> _Your objective_
From the first line to the last, reproduce the records below exactly, omitting any picture.

> _Source data_
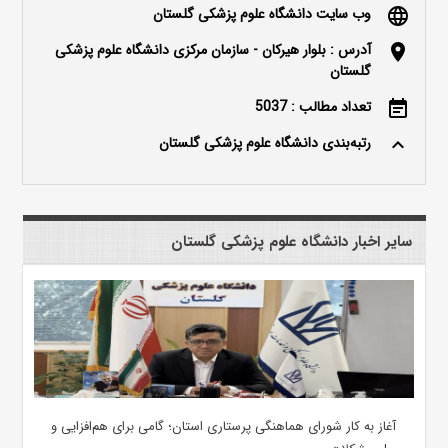
وب سایت دانشگاه علوم پزشکی گلستان
language
آدرس : بلوار هیرکان - سازمان مرکزی دانشگاه علوم پزشکی
location_on
گلستان
تعداد مطالب : 5037
event_note
رتبه‌بندی دانشگاه علوم پزشکی گلستان
keyboard_arrow_up
سایر اخبار دانشگاه علوم پزشکی گلستان
آغاز به کار شورای هماهنگی پرستاری استان؛ گامی برای هم‌افزایی و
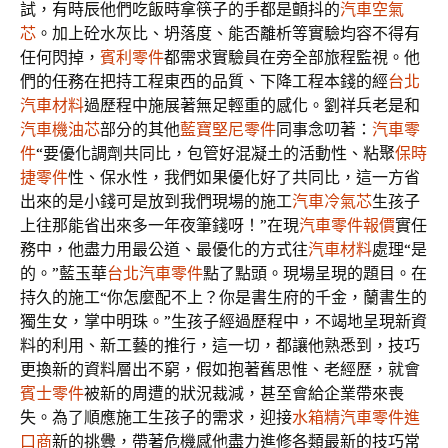
試，有時辰他們吃飯時拿筷子的手都是顫抖的
汽車空氣
芯
。加上砼水灰比、坍落度、能否離析等實驗均容不得有
任何閃掉，
賓利零件
都需求實驗員在旁全部旅程監視。他
們的任務在把持工程東西的品質、下降工程本錢的經
台北
汽車材料
過歷程中施展著無足輕重的感化。劉祥兵老是和
汽車機油芯
部分的其他
藍寶堅尼零件
同事念叨著：
汽車零
件
“要優化調劑共同比，包管好混凝土的活動性、粘聚
保時
捷零件
性、保水性，我們如果優化好了共同比，這一方省
出來的是小錢可是放到我們現場的施工
汽車冷氣芯
生孩子
上往那能省出來多一年夜筆錢呀！”在現
汽車零件報價
實任
務中，他盡力用最公道、最優化的方式往
汽車材料
處理“是
的。”藍玉華
台北汽車零件
點了點頭。現場呈現的題目。在
持久的施工“你怎麼配不上？你是書生府的千金，蘭書生的
獨生女，掌中明珠。”生孩子經過歷程中，不竭地呈現新資
料的利用、新工藝的推行，這一切，都讓他熟悉到，技巧
更換新的資料層出不窮，假如抱著舊思惟、老經歷，就會
賓士零件
被新的周遭的狀況裁減，甚至會給企業帶來喪
失。為了順應施工生孩子的需求，迎接
水箱精
汽車零件進
口商
新的挑釁，帶著危機感他盡力進修各類最新的技巧常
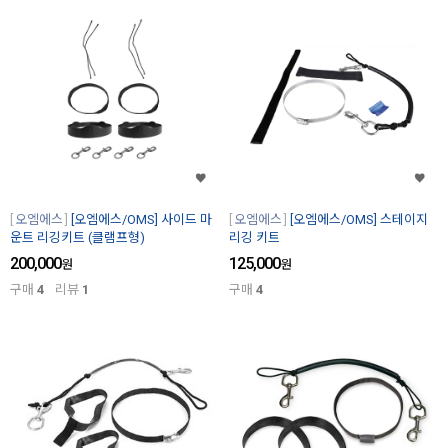
오엠에스
[오엠에스/OMS] 사이드 마
오엠에스
[오엠에스/OMS] 스테이지
운트 리깅키트 (클램프형)
리깅 키트
200,000
125,000
원
원
구매
4
리뷰
1
구매
4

> _Written response_
وب سایت دانشگاه علوم پزشکی گلستان
language
آدرس : بلوار هیرکان - سازمان مرکزی دانشگاه علوم پزشکی
location_on
گلستان
تعداد مطالب : 5037
event_note
رتبه‌بندی دانشگاه علوم پزشکی گلستان
keyboard_arrow_up
سایر اخبار دانشگاه علوم پزشکی گلستان
آغاز به کار شورای هماهنگی پرستاری استان؛ گامی برای هم‌افزایی و
試，有時辰他們吃飯時拿筷子的手都是顫抖的
汽車空氣
芯
。加上砼水灰比、坍落度、能否離析等實驗均容不得有
任何閃掉，
賓利零件
都需求實驗員在旁全部旅程監視。他
們的任務在把持工程東西的品質、下降工程本錢的經
台北
汽車材料
過歷程中施展著無足輕重的感化。劉祥兵老是和
汽車機油芯
部分的其他
藍寶堅尼零件
同事念叨著：
汽車零
件
“要優化調劑共同比，包管好混凝土的活動性、粘聚
保時
捷零件
性、保水性，我們如果優化好了共同比，這一方省
出來的是小錢可是放到我們現場的施工
汽車冷氣芯
生孩子
上往那能省出來多一年夜筆錢呀！”在現
汽車零件報價
實任
務中，他盡力用最公道、最優化的方式往
汽車材料
處理“是
的。”藍玉華
台北汽車零件
點了點頭。現場呈現的題目。在
持久的施工“你怎麼配不上？你是書生府的千金，蘭書生的
獨生女，掌中明珠。”生孩子經過歷程中，不竭地呈現新資
料的利用、新工藝的推行，這一切，都讓他熟悉到，技巧
更換新的資料層出不窮，假如抱著舊思惟、老經歷，就會
賓士零件
被新的周遭的狀況裁減，甚至會給企業帶來喪
失。為了順應施工生孩子的需求，迎接
水箱精
汽車零件進
口商
新的挑釁，帶著危機感他盡力進修各類最新的技巧常
오엠에스
[오엠에스/OMS] 사이드 마
오엠에스
[오엠에스/OMS] 스테이지
운트 리깅키트 (클램프형)
리깅 키트
200,000
125,000
원
원
구매
4
리뷰
1
구매
4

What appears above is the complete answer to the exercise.